PROVIDED PASSAGE:

People across the country are rightly outraged that PETCO left hundreds of caged animals to die in its Johnson City, New York, store during massive flooding caused by Tropical Storm Lee overflowing the Susquehanna River. Despite highly publicized flood warnings and a mandatory evacuation order from the town’s mayor, PETCO managers abandoned terrified birds, guinea pigs, ferrets, hamsters, mice, reptiles and other animals to struggle to keep their heads above water as floodwaters rose. Nearly 100 animals perished.

PETCO’s refusal to evacuate these animals in the face of imminent danger is only the latest incident in the company’s long history of callous disregard for the lives and well-being of the animals it sells. PETA and the mayor of Johnson City are calling for a criminal investigation and appropriate charges against PETCO for abandoning these animals to die in the flood, but many other animals will continue to suffer and die in the pet trade unless caring people turn their outrage into action, by refusing to buy animals—or anything—from stores that treat living beings like inanimate objects.

To understand PETCO’s total indifference toward animal welfare, you only need to look at the deplorable mass-breeding mills from which it buys the animals it sells. PETA has sent undercover investigators into four animal suppliers to the pet trade, and every investigation found animals confined to crowded, miserable, factory-farm conditions; languishing in filth; deprived of the barest essentials, including food and water; severely neglected; abused and left to endure slow, painful deaths. PETCO is well aware of how animals suffer and die in these hellholes, yet it continues to do business with them.

At one PETCO supplier, Atlanta-based Sun Pet, Ltd., PETA obtained undercover video footage of a Sun Pet employee bashing a bagful of hamsters against a table to kill them, among other horrors. Prompted by PETA’s complaint, the Georgia Department of Agriculture (GDA) inspected the facility and found rodents running loose, dead animals in enclosures with live ones, food thrown on top of bedding and rusty cages with sharp, dangerous edges, which Sun Pet was ordered to replace immediately, but didn’t. U.S. Department of Agriculture inspectors confirmed many of these findings and the GDA slapped Sun Pet with a $3,000 suspended fine and two years of probation, but PETCO continues to buy and sell animals from this mill to this day.

PETA’s 2007 undercover investigation of another PETCO supplier, Rainbow World Exotics (RWE) in Hamilton, Texas, revealed similar abuse. We captured heartbreaking footage of a worker castrating inadequately anesthetized rabbits and bleaching their wounds, a manager stomping hamsters to death, live animals being tossed in the trash, a cockatoo starving and dying and more. PETCO has stood by RWE and continues to buy and sell animals from its warehouse.

And PETCO would probably still be selling animals imported by the now-defunct U.S. Global Exotics, Inc. (USGE), if PETA’s undercover investigation hadn’t resulted in more than 26,000 mammals, reptiles, amphibians and arachnids being seized from the facility and a municipal judge divesting the owners of all the animals. At USGE, PETA’s investigator documented animals confined to severely crowded and filthy containers, including soda bottles and milk jugs, litter pans, cattle-feeding troughs and barren wire cages, as well as employees who put hundreds of sick, injured and dying animals in a freezer to die. Some of them, including a squirrel whose neck had been severely lacerated and a chinchilla who was bleeding from a prolapsed rectum, languished for hours before succumbing.

PETCO may not care if animals are bashed against tables at its suppliers or if they drown in their cages at its stores, but it surely cares about its bottom line. It’s up to us to hit PETCO where it hurts—its bank account—by never spending so much as a cent in its stores until it stops selling all animals. People who are ready to care for an animal companion can help stop the flood of homeless animals by adopting from animal shelters and rescue groups instead and having their new companion spayed or neutered.

EXERCISE INSTRUCTIONS:
a) Echo the PETCO piece word for word, from "PETCO may not" up to and including "spayed or neutered.".
b) In the PETCO piece, what penalty did the Georgia Department of Agriculture give Sun Pet?

DATA FOR REVIEW:
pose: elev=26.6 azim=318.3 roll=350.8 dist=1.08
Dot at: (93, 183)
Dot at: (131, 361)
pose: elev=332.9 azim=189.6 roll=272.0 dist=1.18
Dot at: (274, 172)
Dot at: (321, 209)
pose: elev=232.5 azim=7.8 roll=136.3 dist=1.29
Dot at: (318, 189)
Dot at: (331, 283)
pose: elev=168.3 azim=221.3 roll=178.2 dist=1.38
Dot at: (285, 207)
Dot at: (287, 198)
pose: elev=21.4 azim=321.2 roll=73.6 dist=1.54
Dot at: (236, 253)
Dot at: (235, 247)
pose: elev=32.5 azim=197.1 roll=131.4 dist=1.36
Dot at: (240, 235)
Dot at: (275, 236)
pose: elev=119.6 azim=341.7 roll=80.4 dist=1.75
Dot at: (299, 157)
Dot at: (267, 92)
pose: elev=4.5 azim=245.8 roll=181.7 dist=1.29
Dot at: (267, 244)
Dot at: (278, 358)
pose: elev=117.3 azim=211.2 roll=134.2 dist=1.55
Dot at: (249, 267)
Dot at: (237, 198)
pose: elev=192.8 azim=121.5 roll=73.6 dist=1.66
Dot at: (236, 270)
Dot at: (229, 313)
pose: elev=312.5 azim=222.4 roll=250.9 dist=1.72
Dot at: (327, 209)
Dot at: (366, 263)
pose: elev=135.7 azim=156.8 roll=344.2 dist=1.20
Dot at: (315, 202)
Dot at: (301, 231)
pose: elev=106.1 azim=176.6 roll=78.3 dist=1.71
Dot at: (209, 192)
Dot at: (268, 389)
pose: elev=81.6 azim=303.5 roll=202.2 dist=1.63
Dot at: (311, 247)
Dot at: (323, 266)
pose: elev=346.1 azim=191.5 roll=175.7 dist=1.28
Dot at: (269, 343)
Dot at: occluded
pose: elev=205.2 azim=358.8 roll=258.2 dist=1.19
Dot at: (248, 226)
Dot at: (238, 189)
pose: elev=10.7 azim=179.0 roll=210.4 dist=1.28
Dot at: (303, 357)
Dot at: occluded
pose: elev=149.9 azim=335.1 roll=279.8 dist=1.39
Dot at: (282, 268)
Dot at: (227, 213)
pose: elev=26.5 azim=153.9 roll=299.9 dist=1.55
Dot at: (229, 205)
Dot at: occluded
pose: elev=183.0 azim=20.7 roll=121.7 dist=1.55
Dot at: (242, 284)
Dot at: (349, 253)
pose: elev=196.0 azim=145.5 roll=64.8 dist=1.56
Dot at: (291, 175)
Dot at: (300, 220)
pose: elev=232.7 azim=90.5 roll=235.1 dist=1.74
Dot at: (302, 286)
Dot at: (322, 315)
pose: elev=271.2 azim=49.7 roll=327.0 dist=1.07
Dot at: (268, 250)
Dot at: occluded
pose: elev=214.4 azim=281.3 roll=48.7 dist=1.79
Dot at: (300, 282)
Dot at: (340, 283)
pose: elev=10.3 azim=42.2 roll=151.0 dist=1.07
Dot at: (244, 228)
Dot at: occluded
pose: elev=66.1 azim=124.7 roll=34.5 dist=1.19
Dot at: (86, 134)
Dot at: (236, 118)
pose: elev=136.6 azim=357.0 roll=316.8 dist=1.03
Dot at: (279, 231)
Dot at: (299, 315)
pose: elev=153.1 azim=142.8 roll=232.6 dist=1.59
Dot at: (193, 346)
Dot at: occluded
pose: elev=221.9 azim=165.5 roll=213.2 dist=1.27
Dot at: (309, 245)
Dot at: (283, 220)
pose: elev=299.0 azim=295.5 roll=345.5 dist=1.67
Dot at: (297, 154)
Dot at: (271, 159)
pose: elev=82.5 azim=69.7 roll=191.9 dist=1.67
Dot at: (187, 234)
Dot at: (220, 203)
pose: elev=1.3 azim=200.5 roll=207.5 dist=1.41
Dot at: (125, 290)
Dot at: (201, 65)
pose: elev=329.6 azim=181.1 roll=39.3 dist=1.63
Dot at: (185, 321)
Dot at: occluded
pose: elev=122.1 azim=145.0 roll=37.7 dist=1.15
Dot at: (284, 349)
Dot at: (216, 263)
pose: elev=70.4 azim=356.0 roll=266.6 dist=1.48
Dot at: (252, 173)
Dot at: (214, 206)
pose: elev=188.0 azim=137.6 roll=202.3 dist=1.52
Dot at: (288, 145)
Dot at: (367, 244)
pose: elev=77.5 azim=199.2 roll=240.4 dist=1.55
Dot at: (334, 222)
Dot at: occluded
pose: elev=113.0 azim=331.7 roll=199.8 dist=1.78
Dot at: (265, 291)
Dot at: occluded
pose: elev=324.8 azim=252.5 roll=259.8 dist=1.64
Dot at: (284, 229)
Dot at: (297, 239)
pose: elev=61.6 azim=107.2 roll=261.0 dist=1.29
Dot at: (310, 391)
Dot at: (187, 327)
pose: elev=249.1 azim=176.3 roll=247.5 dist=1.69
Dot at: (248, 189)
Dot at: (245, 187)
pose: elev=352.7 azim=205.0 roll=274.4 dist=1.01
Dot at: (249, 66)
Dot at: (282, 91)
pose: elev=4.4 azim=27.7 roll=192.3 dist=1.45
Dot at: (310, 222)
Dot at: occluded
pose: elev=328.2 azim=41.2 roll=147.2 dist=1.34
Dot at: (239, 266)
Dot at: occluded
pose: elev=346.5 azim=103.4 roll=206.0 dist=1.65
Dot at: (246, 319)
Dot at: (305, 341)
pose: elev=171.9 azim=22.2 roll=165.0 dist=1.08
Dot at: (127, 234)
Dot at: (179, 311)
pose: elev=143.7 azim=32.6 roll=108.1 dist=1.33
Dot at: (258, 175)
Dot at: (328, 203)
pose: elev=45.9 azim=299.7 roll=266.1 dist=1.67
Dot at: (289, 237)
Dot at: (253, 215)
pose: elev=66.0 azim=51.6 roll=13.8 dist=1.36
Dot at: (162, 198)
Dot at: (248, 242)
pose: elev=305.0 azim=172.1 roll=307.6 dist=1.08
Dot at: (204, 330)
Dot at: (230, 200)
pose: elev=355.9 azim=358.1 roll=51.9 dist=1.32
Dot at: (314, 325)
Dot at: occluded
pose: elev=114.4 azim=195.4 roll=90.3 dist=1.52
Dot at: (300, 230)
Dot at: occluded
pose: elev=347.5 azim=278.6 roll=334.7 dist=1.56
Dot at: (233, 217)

ANSWERS BY ITEM NUMBER:
a)
PETCO may not care if animals are bashed against tables at its suppliers or if they drown in their cages at its stores, but it surely cares about its bottom line. It’s up to us to hit PETCO where it hurts—its bank account—by never spending so much as a cent in its stores until it stops selling all animals. People who are ready to care for an animal companion can help stop the flood of homeless animals by adopting from animal shelters and rescue groups instead and having their new companion spayed or neutered.

b) A $3,000 suspended fine and two years of probation.